▸ **WRITTEN REQUEST A**
Please reproduce the entries between the lines holding "scientific name: Gymnorhina tibicen" and "common name: Great blue heron", inclusive, swapping "common name" for "vernacular name" and changing nothing else.
━━━ SELECTED EXTRACT
It is certainly true that the Court has held that, in the
Sherman Act, "Congress wanted to go to the utmost extent of its
Constitutional power in restraining trust and monopoly agreements.
. . ."
United States v. South-Eastern Underwriters Assn.,
322 U. S. 533,
322 U. S. 558.
Accordingly, the Sherman Act has been applied to local activities
which, although not themselves within the flow of interstate
commerce, substantially affect interstate commerce.
See, e.g.,
Mandeville Island Farms, Inc. v. American Crystal Sugar Co.,
334 U. S. 219;
United States v. Employing Plasterers Assn., 347 U.
S. 186. But the Government's argument that § 7
should likewise be read to reach intrastate corporations affecting
interstate commerce is not persuasive.
━━━━━━
▸ **WRITTEN REQUEST B**
Write the next part of the Sherman Act excerpt, picking up right after its final sentence.
━━━ PROVIDED ENTRIES
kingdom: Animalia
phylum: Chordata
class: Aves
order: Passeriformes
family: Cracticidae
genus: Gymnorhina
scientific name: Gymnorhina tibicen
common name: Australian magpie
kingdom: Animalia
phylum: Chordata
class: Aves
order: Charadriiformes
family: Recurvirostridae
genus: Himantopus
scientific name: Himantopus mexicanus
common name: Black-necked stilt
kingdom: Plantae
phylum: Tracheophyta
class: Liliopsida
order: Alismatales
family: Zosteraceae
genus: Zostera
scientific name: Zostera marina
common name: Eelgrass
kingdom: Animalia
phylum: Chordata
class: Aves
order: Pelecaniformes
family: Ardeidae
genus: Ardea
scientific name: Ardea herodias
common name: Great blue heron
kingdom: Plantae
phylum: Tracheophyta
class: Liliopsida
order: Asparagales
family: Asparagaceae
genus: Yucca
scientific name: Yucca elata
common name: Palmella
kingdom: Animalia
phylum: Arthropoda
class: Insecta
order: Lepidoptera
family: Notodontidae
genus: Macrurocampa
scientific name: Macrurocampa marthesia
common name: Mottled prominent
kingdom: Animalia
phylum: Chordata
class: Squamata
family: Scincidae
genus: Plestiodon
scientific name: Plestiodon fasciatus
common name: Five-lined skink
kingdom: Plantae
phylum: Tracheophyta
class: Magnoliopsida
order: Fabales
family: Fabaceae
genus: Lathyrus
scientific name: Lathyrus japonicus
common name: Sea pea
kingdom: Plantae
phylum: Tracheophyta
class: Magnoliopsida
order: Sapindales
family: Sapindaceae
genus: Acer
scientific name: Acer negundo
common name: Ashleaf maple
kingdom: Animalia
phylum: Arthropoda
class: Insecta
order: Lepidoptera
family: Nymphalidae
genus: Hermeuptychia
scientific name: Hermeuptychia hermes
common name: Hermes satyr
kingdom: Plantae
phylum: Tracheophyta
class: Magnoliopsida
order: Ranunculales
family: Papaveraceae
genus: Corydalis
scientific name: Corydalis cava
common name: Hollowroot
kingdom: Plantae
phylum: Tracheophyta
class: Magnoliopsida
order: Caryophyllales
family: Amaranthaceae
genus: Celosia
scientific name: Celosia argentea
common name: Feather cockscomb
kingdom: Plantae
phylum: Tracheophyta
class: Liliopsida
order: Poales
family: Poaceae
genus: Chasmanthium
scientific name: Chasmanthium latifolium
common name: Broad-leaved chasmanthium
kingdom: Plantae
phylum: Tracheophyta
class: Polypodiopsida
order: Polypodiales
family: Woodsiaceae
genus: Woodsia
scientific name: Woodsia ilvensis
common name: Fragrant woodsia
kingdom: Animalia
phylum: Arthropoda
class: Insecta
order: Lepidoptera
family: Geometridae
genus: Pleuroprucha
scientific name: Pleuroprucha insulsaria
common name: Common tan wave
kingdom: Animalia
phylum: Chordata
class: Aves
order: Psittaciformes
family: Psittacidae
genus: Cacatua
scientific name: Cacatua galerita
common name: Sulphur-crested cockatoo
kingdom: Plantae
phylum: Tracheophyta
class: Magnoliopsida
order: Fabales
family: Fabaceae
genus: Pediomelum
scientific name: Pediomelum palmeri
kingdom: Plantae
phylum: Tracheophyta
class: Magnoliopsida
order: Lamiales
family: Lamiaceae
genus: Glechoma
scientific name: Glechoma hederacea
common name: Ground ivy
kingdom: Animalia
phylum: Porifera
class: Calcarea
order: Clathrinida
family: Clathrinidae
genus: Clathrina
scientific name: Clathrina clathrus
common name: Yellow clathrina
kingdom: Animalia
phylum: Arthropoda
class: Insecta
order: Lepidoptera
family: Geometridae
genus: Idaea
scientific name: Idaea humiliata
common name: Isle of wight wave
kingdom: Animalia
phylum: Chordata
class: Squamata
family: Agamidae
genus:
━━━━━━
▸ **EXPECTED OUTPUT A**
scientific name: Gymnorhina tibicen
vernacular name: Australian magpie
kingdom: Animalia
phylum: Chordata
class: Aves
order: Charadriiformes
family: Recurvirostridae
genus: Himantopus
scientific name: Himantopus mexicanus
vernacular name: Black-necked stilt
kingdom: Plantae
phylum: Tracheophyta
class: Liliopsida
order: Alismatales
family: Zosteraceae
genus: Zostera
scientific name: Zostera marina
vernacular name: Eelgrass
kingdom: Animalia
phylum: Chordata
class: Aves
order: Pelecaniformes
family: Ardeidae
genus: Ardea
scientific name: Ardea herodias
vernacular name: Great blue heron

▸ **EXPECTED OUTPUT B**
Unlike § 7, with its precise "in commerce" language, §
1 of the Sherman Act, 26 Stat. 209, as amended, 15 U.S.C. § 1,
prohibits every contract, combination, or conspiracy "in restraint
of trade or commerce among the several States. . . ." "The
jurisdictional reach of § 1 thus is keyed directly to effects
on interstate markets and the interstate flow of goods."
Gulf
Oil Corp. v. Copp Paving Co., 419 U.S. at
419 U. S. 194.
No similar concern for the impact of intrastate conduct on
interstate commerce is evident in § 7's "engaged in commerce"
requirements.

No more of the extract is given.